A corporate SPV, and the directors appointed to it, have to do more than simply accommodate the other parties’ commercial aims. The SPV has a voice in the transaction like the other parties. It may be saying different things and have fewer points but its approach is and should be as a commercial party. The directors of the SPV will need to understand what the transaction involves and be able to assess and calculate the risks and rewards of the transaction. The directors will also need to assess what should be said to investors in the company’s securities and if appropriate should undertake their own due diligence to the extent they have taken responsibility for the disclosure. In making this assessment they will need to get professional (and possibly independent) advice.

The reality is that SPV's and their directors take commercial risks all the time.

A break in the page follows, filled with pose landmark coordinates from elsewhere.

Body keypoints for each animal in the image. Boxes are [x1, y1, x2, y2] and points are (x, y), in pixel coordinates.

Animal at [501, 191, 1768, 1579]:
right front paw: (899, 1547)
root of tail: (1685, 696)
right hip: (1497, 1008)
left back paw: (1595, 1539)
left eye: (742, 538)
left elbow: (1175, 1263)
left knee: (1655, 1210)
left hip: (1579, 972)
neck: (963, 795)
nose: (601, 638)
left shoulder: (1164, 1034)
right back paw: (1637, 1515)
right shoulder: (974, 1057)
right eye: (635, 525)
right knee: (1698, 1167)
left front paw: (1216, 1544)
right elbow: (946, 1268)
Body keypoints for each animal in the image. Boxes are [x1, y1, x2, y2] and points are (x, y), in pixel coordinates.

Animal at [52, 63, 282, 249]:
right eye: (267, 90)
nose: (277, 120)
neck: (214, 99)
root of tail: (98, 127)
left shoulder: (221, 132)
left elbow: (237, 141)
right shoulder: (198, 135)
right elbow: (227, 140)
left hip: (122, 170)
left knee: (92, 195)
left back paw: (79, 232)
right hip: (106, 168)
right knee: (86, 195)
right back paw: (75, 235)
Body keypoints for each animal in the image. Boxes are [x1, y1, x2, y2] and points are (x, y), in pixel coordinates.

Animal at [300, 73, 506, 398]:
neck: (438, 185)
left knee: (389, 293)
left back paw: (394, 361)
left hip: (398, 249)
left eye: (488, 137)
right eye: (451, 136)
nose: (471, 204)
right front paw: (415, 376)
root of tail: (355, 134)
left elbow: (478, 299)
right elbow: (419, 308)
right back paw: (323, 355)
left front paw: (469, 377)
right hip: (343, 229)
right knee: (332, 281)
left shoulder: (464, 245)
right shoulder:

What is becoming more difficult is identifying, calculating and then evaluating those risks. Usually the risks turn out to be small but they must nevertheless be calculated in order for the directors to be comfortable approving the transaction as being in the best interests of the company. The taking of such risks may be commercially necessary if, in fact, the transaction is to be done at all. The transfer of risk to the SPV is a developing area which offers considerable opportunities to service providers. The corollary however is that the systems and personnel must be in place to evaluate and deal with that risk.

1 B.R., 1997 WL594707.

2 The recent report issued by Standard & Poor’s entitled "Structured Finance Criteria Introduced for Cayman Islands SPV" refers to Standard & Poor’s requirements for bankruptcy remote entities to include separateness covenants in the transaction documents including the covenant to observe all corporate formalities.

3 i.e. that Director need not exhibit in the performance of his duties a greater degree of skill than may reasonably be expected from a person of his knowledge and experience and that a director is not bound to give continuous attention to the affairs of his company - his duties are of an intermittent nature to be performed at periodical board meetings and he is not bound to attend meetings but he ought to attend when reasonably able to do so.

4 [2001] BCC 273.

The content of this article does not constitute legal advice and should not be relied on in that way. Specific advice should be sought about your specific circumstances.